Dopo la fine delle ideologie, i partiti sono alla ricerca della loro identità. C’è un’ossessione identitaria che dilaga nel mondo, mentre la democrazia si indebolisce ovunque. L’ossessione identitaria rialza le bandiere del nazionalismo, allontana i cittadini dalla politica, mentre un’oligarchia concentra sempre più ricchezza nelle proprie mani e la libertà viene sganciata dalla responsabilità.
In Italia, in modo particolare, la destra ha indetto un convegno di studio per studiare una campagna per ridare all’Italia la sua vera identità che, oggi, accusa la destra, è egemonia della sinistra. Non basta più il “Dio, Patria, Famiglia”, occorre aggiungere “salvaguardare il vino italiano, cancellare gli anglicismi”. Come se la storia, la cultura, la lingua, la religione di un Paese, che affondano le loro radici nei secoli, si potessero cancellare in un batter d’occhio con un convegno o si potesse imporre un sistema culturale uniforme per decreto-legge!
Mi sono accorto che la destra preferisce adoperare la parola “nazione” al posto di “Patria”, trasformare i nomi dei ministeri in manifesti politici (utilizzando perfino l’orripilante made in Italy!), definire l’obesità una devianza, combattere le migrazioni in nome dell’ordine pubblico, proclamare che la destra non è fascista, senza però citare la Resistenza, asserire che è il popolo titolare della sovranità, dimenticando di aggiungere “nelle forme e nei limiti” previsti dalla Costituzione, il che rende l’Italia una vera Repubblica democratica parlamentare.

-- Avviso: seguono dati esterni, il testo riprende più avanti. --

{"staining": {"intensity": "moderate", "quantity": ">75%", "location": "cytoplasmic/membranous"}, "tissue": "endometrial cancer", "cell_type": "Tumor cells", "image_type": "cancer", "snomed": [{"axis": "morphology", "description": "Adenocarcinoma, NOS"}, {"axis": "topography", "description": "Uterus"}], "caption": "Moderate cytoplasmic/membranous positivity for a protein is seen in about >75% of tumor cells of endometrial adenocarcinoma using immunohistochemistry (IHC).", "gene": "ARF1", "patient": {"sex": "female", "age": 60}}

La destra è, dunque, alla ricerca di un’identità da imporre all’Italia. Spariti i tradizionali partiti, è nata una prassi senza cultura politica che porta a scelte partitiche talvolta in contraddizione tra di loro perché non illuminate da una comune visione e ora alla ricerca di una identità che componga le varie prassi.
La destra è conservatrice, tradizionalista: rigorista nel mantenere l’ordine, nell’etica della famiglia tradizionale (anche se molti dirigenti non hanno proprio a riguardo le carte in regola!), è favorevole al trionfo incontrastato della democrazia di mercato a matrice americana, alle dittature nazionalistiche della storia, all’uso della fede come mezzo per mantenere il potere, all’avvento di un mondo nuovo all’insegna dei diritti privati; guarda alla tradizione come fonte di valori perenni, è localista, non s’impegna per rimuovere le diseguaglianze perché la società ha un ordine gerarchico che va dai più poveri alla base e i ricchi al vertice…
La sinistra – all’opposto – è innovatrice, progressista. Lassista perché libertaria, vuole pianificare i programmi economici, è rivoluzionaria, universalistica, distingue tra ciò che appartiene a Cesare da ciò che appartiene a Dio, si adopera perché vengano rispettati i diritti sociali, guarda all’emancipazione dei più deboli, richiede la ridistribuzione della ricchezza.
La mia descrizione non è né esaustiva né esclusiva. È certo, comunque, che la destra è aggressiva e irascibile, vive sempre in “stato di guerra” contro qualcuno, rifiuta il dialogo e ha una concezione dell’intero popolo come un’unità omogenea e compatta, senza differenze al proprio interno. Solo chi rispetta il nucleo dei valori “puri” proclamati da essa e li rispetta sta veramente dalla parte del popolo, solo la parte dei suoi elettori forma il popolo, gli altri sono moralmente corrotti e spariscono. È questo il vero populismo.
Ciò che noto in tutti e due gli schieramenti è la mancanza di pensiero, sostituito da una massiccia dose di comunicazione di fatti che non sono la sintesi di una molteplicità di proposte, intuizioni, ma di storie personali e di ambizioni diverse. Dove non ci sono idee, non c’è politica, ma solo ricerca di consenso. Sta in questo il male della politica italiana: coloro che vendono progetti (penso a quello dello stretto di Messina!) sono partigiani di chiacchiere, di pulsioni interiori, di disegni che fino a pochi anni fa condannavano, di ipocrisie che imbrigliano il loro possente ego.
E non si arrivi, per favore, a formarsi un’identità affermando che il pensiero di Dante è di destra e che Gramsci è il fondatore della destra sociale!